Beating Discrimination through culture

Monday, September 23, 2013

 

While Burundi is recovering from a long ethnic war, it is still sensitive to talk about the responsibilities of the different ethnic groups in the massacres that made the country lose more than 300,000 lives. One of the causes of the massacres at a large scale is that there were gaps between the different community members. Recently World Vision launched its Peace Building project to help community members to come together through cultural clubs. Rapidly, that project is contributing to good cohabitation and development in communities. The more all the ethnic groups come together in the clubs, the less the gaps separate them.

 

 “We start by games. After games we sit down and discuss, talking about things that can be the source of insecurity for children,” says Vianney, a 12-year-old in grade 6.

 

               

                                          

Vianney takes the lead in his community of Rutegama, in central Burundi. He is the president of Flame of Peace club at his school.

The flame of peace clubs are also teaching children conflicts resolution and human rights, especially rights for children, he explains.

“People like games, most of our messages of peace pass through songs, dance and other cultural performances,” he says.

 

As he talks a 65-year-old man sitting in the middle of the club members is nodding his head to approve what Vianney is saying. Zacharie is his name, a community member of Rutegama.
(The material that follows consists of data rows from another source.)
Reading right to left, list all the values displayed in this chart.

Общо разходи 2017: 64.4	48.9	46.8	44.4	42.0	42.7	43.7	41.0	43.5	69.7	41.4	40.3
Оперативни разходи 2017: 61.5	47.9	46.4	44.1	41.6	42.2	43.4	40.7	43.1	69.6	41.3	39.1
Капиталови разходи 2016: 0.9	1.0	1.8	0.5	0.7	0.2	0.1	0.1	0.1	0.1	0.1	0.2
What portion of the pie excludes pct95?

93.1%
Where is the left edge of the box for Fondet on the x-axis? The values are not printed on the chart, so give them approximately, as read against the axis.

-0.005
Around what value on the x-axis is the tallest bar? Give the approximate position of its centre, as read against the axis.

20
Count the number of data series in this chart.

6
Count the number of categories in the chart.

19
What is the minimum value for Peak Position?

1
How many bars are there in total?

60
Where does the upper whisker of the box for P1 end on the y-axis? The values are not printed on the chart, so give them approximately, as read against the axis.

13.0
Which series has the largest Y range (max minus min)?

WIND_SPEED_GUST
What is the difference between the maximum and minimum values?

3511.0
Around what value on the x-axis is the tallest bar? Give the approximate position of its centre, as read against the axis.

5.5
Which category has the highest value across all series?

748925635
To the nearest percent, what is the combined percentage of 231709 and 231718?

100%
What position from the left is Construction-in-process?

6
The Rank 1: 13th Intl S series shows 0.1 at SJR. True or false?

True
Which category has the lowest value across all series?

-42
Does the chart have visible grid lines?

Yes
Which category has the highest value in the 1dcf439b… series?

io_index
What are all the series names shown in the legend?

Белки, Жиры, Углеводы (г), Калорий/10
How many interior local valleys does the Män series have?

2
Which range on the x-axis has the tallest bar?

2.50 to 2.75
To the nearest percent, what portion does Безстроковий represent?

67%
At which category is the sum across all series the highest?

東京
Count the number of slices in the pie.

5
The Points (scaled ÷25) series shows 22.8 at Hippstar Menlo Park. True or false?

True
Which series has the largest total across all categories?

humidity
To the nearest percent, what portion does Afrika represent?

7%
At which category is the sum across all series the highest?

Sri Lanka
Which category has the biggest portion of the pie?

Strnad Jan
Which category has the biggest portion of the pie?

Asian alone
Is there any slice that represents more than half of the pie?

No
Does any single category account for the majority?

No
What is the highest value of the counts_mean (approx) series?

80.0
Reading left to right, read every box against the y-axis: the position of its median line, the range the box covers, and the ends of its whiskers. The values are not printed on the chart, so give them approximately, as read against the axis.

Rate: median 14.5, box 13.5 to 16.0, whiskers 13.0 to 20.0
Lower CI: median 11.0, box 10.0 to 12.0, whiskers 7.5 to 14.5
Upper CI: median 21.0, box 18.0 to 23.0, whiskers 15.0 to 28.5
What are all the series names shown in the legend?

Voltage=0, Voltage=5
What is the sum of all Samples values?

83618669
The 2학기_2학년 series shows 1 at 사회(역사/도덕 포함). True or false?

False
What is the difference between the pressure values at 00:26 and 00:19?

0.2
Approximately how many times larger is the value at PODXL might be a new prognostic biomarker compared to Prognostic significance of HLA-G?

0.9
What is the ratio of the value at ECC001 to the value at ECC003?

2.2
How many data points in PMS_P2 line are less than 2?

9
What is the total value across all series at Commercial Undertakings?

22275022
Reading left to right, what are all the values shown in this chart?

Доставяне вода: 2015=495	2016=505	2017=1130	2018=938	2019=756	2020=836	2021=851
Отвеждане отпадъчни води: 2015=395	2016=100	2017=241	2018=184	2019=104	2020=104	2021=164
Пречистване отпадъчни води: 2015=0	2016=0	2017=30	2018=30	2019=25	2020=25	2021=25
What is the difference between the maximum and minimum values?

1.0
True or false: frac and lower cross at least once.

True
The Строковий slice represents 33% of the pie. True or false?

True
In Africa, old age equals wisdom, and an old person is considered as a library. Zacharie Banderembako frequently joins the youth when they meet. He recounts fairy tales, proverbs, idioms and other cultural elements. He afterwards asks them to draw lessons from them and to ask questions.

“This is what our ancestors used to do every night. We grew up around the fire, listening to old people recounting fairy tales and other cultural elements full of life lessons, among them humility and love of the neighbour,” Zacharie explains.

“This is the school we had and it worked well, nothing can prevent us from continuing to do it,” he says with a laugh.

The Flame of Peace clubs are hosting children from the different ethnic groups. The fact of coming together breaks the barriers that were between them. Unfortunately the barriers were coming from some adults.

“My mother told me that parents were preventing their children to befriend with their peers from other ethnic groups,” says Nsabimana Virginie, a 15-year-old girl living on Kaniga hill in the same community.

Her mother told her this when she saw Virginie frequently coming home from her Flame of Peace club with a child from the different ethnic group. Fortunately her mother does not forbid her to befriend that child, she instead likes it. She says she does not want to see again what she witnessed during the crisis, Virginie says.

Virginie thinks that this is maybe what brought the youth to kill each other when the crises broke out. The more children come together in the cultural clubs, the more they develop compassion towards others and are willing to support each other.

“I recently learned that an old woman neighbour to my family who keeps asking for children, who can go to stay with her, is lonely because all her children and husband were killed during the recent crisis. This saddens me a lot,” says 16-year-old, Jeanine Harumugisha.

World Vision Burundi has found that the peace building projects contribute to a good cohabitation among communities but also is contributing to development.

“In less than one year, it has started bearing fruit. Children themselves recently came up with an idea that touched me a lot. They proposed to make bricks in order to construct a house of a vulnerable old woman from Batwa ethnic group,” says Dieudonne Bukuru, World Vision Burundi Peace Building Coordinator

Community members find that there is a need to fight against all sorts of divisions between people before they generate bad consequences.

“Power sharing in the past caused turmoil by the past, poor and rich or any other injustice can cause another civil unrest. There is a need to address all sorts of injustices to avoid this,” considers Eric Havyarimana, a peace community mobiliser for World Vision.